Foolish Shorts

by Susan Hart

in Foolish Shorts,Guest Articles

Proper Wages
The Montana Department of Employment, Division of Labor Standards claimed a small rancher was not paying proper wages to his help and sent an agent out to investigate him.
Government agent: “I need a list of your employees and how much you pay them.”
Rancher: “Well, there’s my hired hand who’s been with me for three years. I pay him $200 a week plus free room and board. Then there’s the mentally challenged guy. He works about 18 hours every day and does about 90 percent of all the work around here. He makes about $10 per week, pays his own room and board and I buy him a bottle of bourbon every Saturday night so he can cope with life.
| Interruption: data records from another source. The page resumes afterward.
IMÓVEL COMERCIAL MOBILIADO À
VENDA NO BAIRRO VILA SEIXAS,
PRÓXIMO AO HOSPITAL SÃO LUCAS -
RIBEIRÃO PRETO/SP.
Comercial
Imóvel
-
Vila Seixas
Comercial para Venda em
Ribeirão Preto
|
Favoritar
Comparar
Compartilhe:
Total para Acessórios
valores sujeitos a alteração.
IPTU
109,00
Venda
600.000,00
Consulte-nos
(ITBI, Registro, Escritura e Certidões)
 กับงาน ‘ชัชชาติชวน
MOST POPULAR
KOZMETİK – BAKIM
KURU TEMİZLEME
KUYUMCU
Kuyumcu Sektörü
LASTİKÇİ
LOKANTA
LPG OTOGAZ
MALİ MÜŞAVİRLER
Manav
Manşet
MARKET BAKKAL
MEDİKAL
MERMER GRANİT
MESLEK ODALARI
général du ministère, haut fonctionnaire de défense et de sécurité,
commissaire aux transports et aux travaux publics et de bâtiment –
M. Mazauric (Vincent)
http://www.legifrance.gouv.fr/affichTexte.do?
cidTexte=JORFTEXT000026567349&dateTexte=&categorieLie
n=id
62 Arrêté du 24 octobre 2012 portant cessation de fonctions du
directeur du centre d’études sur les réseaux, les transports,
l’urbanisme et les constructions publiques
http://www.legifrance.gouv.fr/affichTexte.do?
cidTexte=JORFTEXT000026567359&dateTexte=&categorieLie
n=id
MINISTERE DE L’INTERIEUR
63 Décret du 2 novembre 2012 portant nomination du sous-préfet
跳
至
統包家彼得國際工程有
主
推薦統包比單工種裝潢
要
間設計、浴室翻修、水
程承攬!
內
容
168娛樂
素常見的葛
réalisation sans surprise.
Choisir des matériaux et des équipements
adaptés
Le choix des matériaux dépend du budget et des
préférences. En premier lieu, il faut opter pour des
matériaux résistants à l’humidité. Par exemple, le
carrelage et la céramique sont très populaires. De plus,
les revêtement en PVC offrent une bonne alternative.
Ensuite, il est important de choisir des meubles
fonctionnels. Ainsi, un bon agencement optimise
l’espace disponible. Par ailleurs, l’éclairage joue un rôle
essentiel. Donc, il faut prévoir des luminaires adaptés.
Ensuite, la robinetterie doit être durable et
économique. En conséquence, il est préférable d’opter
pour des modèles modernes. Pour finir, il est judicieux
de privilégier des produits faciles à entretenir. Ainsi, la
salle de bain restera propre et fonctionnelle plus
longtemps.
He also sleeps with my wife occasionally.”
Government agent: “That’s the guy I want to talk to – the mentally challenged one.”
Rancher: “That would be me!

Wisdom of Elders
A lady goes to the bar on a cruise ship and orders a Scotch with two drops of water. As the bartender gives her the drink she says, “I’m on this cruise to celebrate my 80th birthday and it’s today.”
The bartender says, ‘Well, since it’s your birthday, I’ll buy you a drink. In fact, this one is on me.”
As the woman finishes her drink, the woman to her right says, “I would like to buy you a drink, too.”
The old woman says, “Thank you. Bartender, I want a Scotch with two drops of water.”
“Coming up,” says the bartender.
As she finishes that drink, the man to her left says, “I would like to buy you one, too.”
The old woman says, “Thank you. Bartender, I want another Scotch with two drops of water.”
“Coming right up,” the bartender says.
As he gives her the drink, he says, “Ma’am, I’m dying of curiosity. Why the Scotch with only two drops of water?”
The old woman replies, “Sonny, when you’re my age, you’ve learned how to hold your liquor. Holding your water, however, is a whole other issue.”

Child’s Delight
A mother is driving her little girl to her friend’s house for a play date.
“Mommy,” the little girl asks, “How old are you?”
“Honey, you are not supposed to ask a lady her age,” the mother replied. “It’s not polite.”’
“OK,” the little girl says, “How much do you weigh?”
“Now really,” the mother says, “those are personal questions and are really none of your business.”
Undaunted, the little girl asks, “Why did you and Daddy get a divorce?”
“That’s enough questions, young lady! Honestly!”
The exasperated mother walks away as the two friends begin to play.
“My Mom won’t tell me anything about her,” the little girl says to her friend.
“Well,” says the friend, “all you need to do is look at her driver’s license. It’s like a report card, it has everything on it.”
Later that night the little girl says to her mother, “I know how old you are. You are 32.”
The mother is surprised and asks, “How did you find that out?”
“I also know that you weigh 130 pounds.”
The mother is past surprised and shocked now. ”How in Heaven’s name did you find that out?”
“And,” the little girl says triumphantly, “I know why you and daddy got a divorce.”
“Oh really?” the mother asks. “Why?”
“Because you got an F in sex.”

Why Sharks Circle
Two great white sharks swimming in the ocean spied survivors of a sunken ship.
“Follow me son,” the father shark said to the son shark and they swam to the mass of people.
“First we swim around them a few times with just the tip of our fins showing.” And they did.
“Well done, son! Now we swim around them a few times with all of our fins showing.” And they did.
“Now we eat everybody.” And they did. When they were both gorged, the son asked, “Dad, why didn’t we just eat them all at first? Why did we swim around and around them?”
His wise father replied, “Because they taste better after you scare the shit out of them.”